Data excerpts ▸
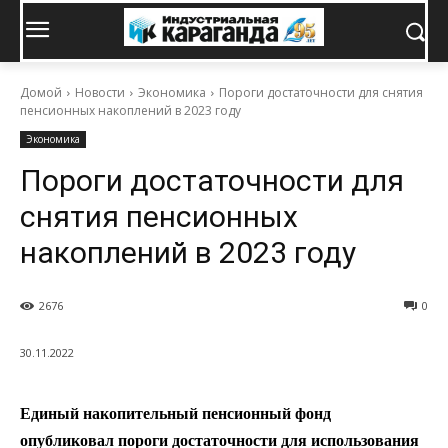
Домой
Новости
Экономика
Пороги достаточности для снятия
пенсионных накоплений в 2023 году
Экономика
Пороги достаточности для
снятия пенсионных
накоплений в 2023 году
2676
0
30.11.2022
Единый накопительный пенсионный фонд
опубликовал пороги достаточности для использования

* * *

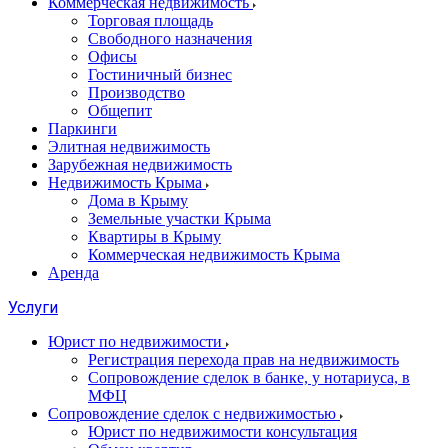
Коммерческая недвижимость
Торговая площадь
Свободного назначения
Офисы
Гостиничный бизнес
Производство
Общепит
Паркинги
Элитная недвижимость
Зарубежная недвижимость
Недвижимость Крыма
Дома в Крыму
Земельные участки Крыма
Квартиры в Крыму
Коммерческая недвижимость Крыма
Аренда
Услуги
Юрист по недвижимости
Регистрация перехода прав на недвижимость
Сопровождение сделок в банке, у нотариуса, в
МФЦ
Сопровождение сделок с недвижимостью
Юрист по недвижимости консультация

Problem statement ▸ How many lines in the items above contain the string "пенсионных"? Case counts. Reply with the number only.

Problem solution ▸ 2